Plain-text document sources:
◆ ◆ ◆ ◆ ◆ ◆ ◆

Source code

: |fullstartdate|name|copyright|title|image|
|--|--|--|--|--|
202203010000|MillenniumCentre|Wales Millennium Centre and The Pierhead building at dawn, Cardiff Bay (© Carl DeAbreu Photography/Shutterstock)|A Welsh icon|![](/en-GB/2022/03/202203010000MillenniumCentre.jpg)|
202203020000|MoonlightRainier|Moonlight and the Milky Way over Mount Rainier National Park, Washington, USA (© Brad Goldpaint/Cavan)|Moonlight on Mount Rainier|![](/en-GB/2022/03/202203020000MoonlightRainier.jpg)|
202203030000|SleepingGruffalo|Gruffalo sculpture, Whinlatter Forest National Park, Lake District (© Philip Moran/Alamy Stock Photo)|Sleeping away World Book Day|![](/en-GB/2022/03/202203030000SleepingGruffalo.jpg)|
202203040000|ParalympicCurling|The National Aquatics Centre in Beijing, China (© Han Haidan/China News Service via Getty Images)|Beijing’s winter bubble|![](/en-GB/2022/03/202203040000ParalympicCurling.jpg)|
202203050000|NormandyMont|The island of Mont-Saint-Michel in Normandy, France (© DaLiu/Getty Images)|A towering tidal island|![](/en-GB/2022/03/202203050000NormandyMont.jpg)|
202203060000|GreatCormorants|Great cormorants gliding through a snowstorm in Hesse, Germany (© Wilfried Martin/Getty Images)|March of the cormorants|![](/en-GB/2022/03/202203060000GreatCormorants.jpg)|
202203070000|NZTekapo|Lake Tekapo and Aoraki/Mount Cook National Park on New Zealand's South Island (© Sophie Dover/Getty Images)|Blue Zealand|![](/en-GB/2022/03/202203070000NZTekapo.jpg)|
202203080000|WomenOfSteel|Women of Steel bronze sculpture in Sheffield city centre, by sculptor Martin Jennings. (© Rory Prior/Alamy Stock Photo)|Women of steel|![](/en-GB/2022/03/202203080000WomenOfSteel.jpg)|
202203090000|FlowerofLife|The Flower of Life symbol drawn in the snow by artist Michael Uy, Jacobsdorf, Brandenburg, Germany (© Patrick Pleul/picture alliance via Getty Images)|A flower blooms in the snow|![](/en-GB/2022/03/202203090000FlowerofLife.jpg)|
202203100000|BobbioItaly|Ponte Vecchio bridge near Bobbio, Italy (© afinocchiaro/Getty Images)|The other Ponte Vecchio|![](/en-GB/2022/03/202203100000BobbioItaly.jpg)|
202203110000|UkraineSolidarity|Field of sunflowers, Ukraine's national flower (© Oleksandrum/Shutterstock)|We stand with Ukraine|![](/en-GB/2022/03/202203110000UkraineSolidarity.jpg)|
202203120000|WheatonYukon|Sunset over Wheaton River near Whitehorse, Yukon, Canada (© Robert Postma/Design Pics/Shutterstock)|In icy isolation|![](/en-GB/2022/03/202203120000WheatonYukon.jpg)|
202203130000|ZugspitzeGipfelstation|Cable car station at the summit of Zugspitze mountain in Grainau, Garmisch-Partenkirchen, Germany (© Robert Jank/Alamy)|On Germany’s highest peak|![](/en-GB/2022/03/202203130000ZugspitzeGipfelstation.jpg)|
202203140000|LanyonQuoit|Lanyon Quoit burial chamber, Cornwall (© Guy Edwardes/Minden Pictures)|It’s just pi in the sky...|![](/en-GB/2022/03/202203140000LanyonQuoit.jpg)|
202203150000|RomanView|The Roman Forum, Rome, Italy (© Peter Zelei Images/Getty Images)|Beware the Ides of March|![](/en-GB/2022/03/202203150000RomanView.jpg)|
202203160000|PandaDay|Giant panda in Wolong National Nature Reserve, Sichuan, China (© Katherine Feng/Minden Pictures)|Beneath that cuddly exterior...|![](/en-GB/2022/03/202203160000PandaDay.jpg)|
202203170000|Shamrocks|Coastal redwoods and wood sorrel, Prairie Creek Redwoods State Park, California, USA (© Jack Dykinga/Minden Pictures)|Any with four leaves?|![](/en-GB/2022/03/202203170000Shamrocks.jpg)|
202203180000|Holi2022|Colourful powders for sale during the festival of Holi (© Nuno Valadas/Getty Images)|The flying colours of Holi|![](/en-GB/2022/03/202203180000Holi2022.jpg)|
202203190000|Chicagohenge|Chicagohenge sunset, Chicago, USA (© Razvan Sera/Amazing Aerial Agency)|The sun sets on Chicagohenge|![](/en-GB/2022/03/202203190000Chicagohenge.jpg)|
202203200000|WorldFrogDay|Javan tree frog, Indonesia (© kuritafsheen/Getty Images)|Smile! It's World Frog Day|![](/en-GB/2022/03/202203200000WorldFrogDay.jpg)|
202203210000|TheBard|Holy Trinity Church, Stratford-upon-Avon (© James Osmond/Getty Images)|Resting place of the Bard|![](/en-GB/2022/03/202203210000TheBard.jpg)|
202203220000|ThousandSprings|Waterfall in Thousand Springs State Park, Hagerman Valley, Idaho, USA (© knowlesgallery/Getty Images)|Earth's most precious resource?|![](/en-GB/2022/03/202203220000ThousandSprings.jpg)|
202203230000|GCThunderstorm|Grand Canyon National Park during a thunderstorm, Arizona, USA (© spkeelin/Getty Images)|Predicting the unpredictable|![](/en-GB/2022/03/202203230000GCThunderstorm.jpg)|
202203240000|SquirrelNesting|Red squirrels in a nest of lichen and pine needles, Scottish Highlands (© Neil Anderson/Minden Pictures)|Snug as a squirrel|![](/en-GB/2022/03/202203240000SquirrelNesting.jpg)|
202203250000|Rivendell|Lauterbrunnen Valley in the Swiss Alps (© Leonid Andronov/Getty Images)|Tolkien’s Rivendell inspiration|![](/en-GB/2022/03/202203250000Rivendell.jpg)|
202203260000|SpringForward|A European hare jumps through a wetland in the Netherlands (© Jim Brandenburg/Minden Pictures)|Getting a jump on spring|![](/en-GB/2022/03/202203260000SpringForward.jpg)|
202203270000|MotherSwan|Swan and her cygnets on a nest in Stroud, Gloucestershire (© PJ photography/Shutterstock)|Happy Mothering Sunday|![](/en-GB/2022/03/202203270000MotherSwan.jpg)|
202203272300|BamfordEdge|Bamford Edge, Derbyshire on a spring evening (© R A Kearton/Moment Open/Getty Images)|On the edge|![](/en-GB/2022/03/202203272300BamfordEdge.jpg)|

◆ ◆ ◆ ◆ ◆ ◆ ◆

-- Task to carry out --
For each line above that contains "Lake", add one to a count, then state only the final number.

-- Task output --
2